DATASET RECORDS: Begin

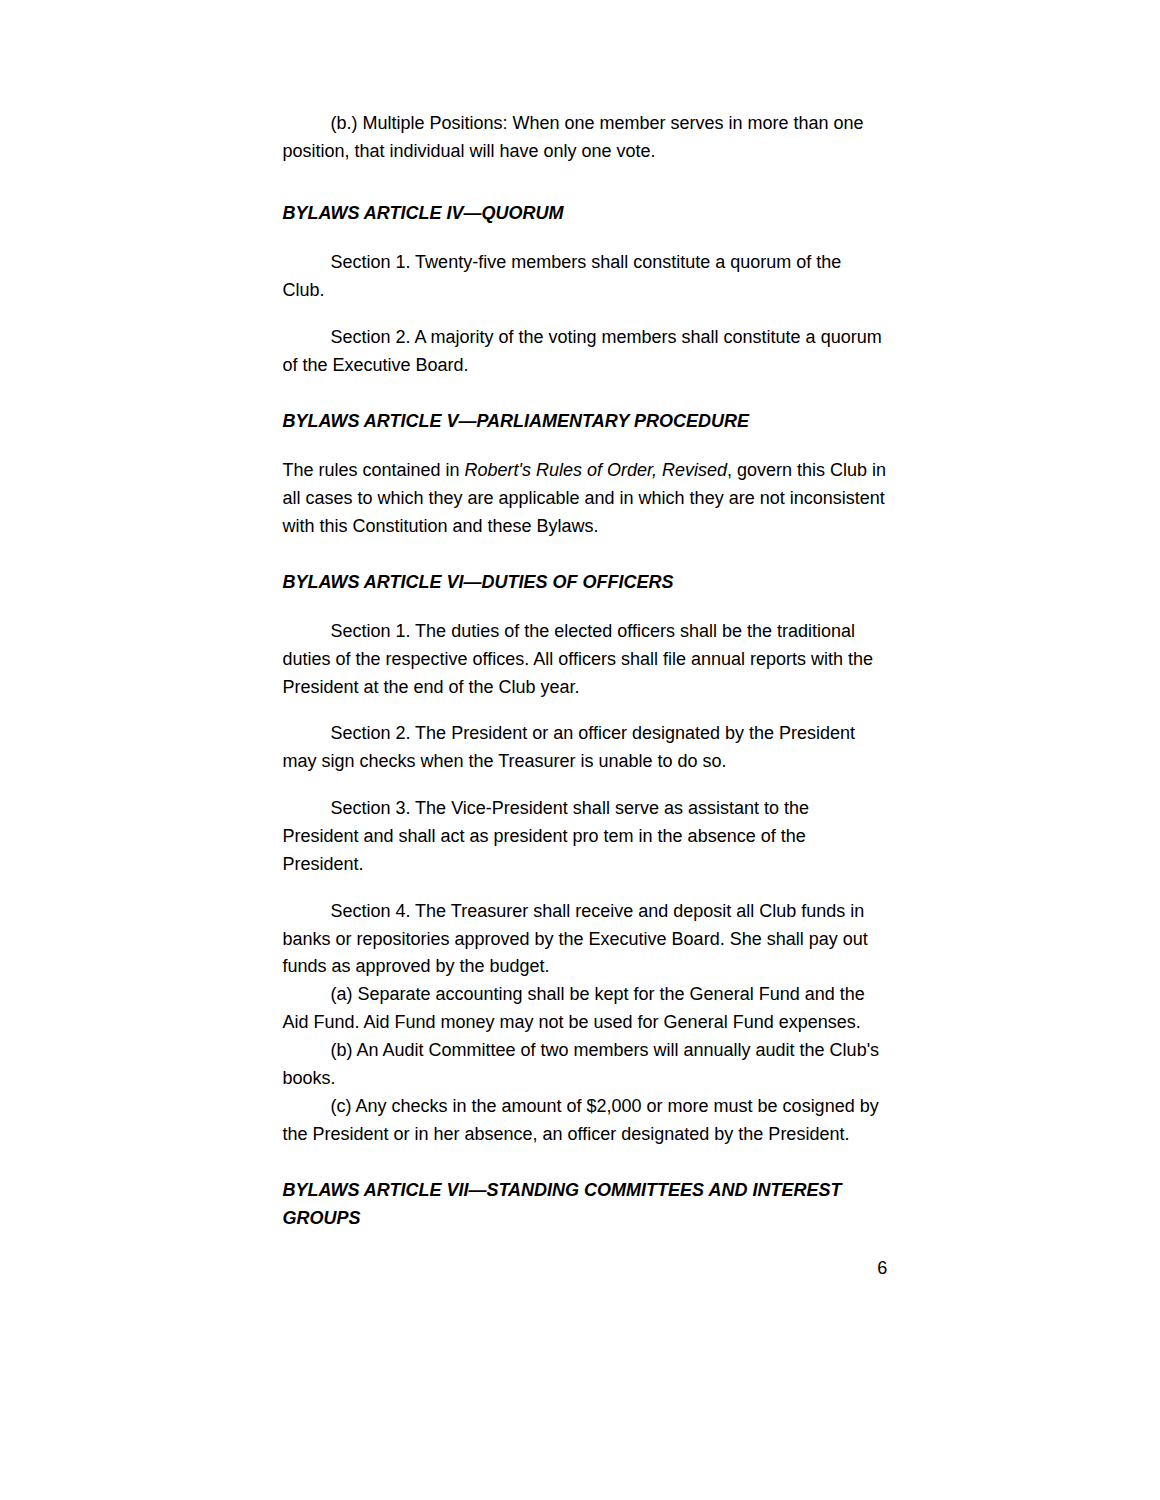(b.) Multiple Positions: When one member serves in more than one position, that individual will have only one vote.
BYLAWS ARTICLE IV—QUORUM
Section 1. Twenty-five members shall constitute a quorum of the Club.
Section 2. A majority of the voting members shall constitute a quorum of the Executive Board.
BYLAWS ARTICLE V—PARLIAMENTARY PROCEDURE
The rules contained in Robert's Rules of Order, Revised, govern this Club in all cases to which they are applicable and in which they are not inconsistent with this Constitution and these Bylaws.
BYLAWS ARTICLE VI—DUTIES OF OFFICERS
Section 1. The duties of the elected officers shall be the traditional duties of the respective offices. All officers shall file annual reports with the President at the end of the Club year.
Section 2. The President or an officer designated by the President may sign checks when the Treasurer is unable to do so.
Section 3. The Vice-President shall serve as assistant to the President and shall act as president pro tem in the absence of the President.
Section 4. The Treasurer shall receive and deposit all Club funds in banks or repositories approved by the Executive Board. She shall pay out funds as approved by the budget.
(a) Separate accounting shall be kept for the General Fund and the Aid Fund. Aid Fund money may not be used for General Fund expenses.
(b) An Audit Committee of two members will annually audit the Club's books.
(c) Any checks in the amount of $2,000 or more must be cosigned by the President or in her absence, an officer designated by the President.
BYLAWS ARTICLE VII—STANDING COMMITTEES AND INTEREST GROUPS
6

DATASET RECORDS: End

ACTIVITY =
Look through the entries above. Copy out every line holding the word "Board".

OUTPUT FOR THIS EXERCISE =
Section 2. A majority of the voting members shall constitute a quorum of the Executive Board.
Section 4. The Treasurer shall receive and deposit all Club funds in banks or repositories approved by the Executive Board. She shall pay out funds as approved by the budget.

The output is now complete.